While I'm sure these are all fun to make and enjoyable to look at, they are like a maze sea turtles have to make their way through to find a suitable place to nest. I think their lives are already difficult enough. :( Maybe a turtle would just come to shore, take a look, and go back out to sea. It's pretty sad that we don't know how to share with the wildlife. They have no choice, but to share with us.

A group of chairs that were left out all night on the beach. There are signs all over the place, telling people not to do this. There are also signs by the condo pools, also telling guests not to take chairs away from the pool area, but here they are.

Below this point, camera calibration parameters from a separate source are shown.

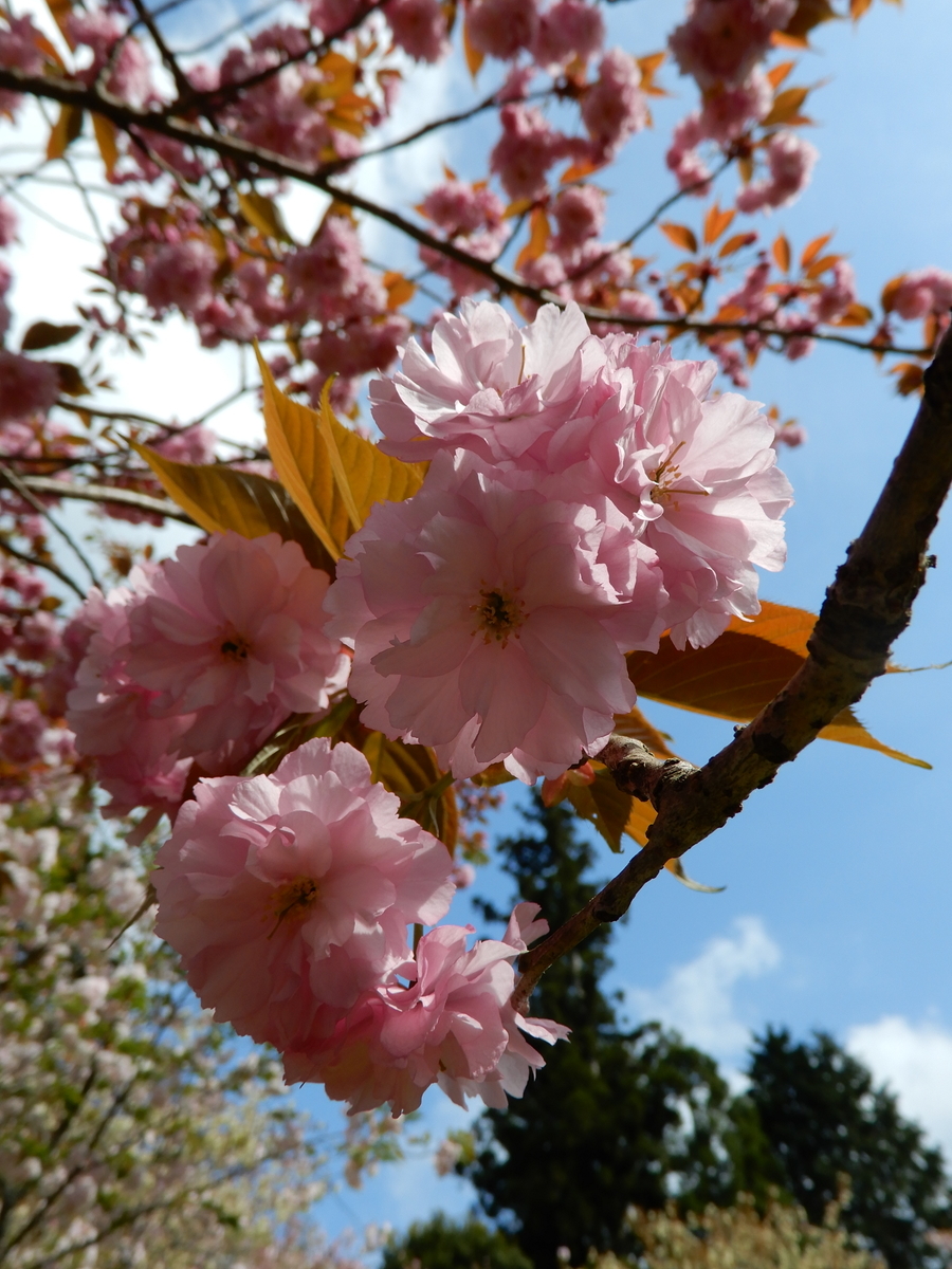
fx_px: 1100
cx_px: 476
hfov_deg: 46.8
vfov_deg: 60.0
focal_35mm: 30
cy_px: 634
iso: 80
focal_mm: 5.4
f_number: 3.5
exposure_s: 1/800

Two male Boat-Tailed Grackles were making beautiful noise to the female, trying to get her to choose between them. But from what I could see, she was playing hard to get.

Their black iridescent feathers looked beautiful in the sunlight.

This pile of chairs has been laying on the beach over a week. :(

Part of a Worm Shell and a Bubble Shell.

An Apple Murex and a Scallop.

Juvenile Florida Fighting Conch.

Another sea turtle and a friend.

Sea Horse

I hate to tell you this, but I had to confiscate Mr. Sandman's Corona eye lids.

Look for the treasure below.

It's a Juvenile Horse Conch. :)

Woo~Hoo, see if you can find the next one. :)

Yes, another brighter colored one.

There's another small treasure lurking below.

A small Apple Murex.

A Button Shell and a tiny piece of coral.

A Rough Scallop and snorkle trash. :)

There was a light breeze on the way back, but still hot, and the temperature soon was 92. We still have no sea turtle nesting in our zone.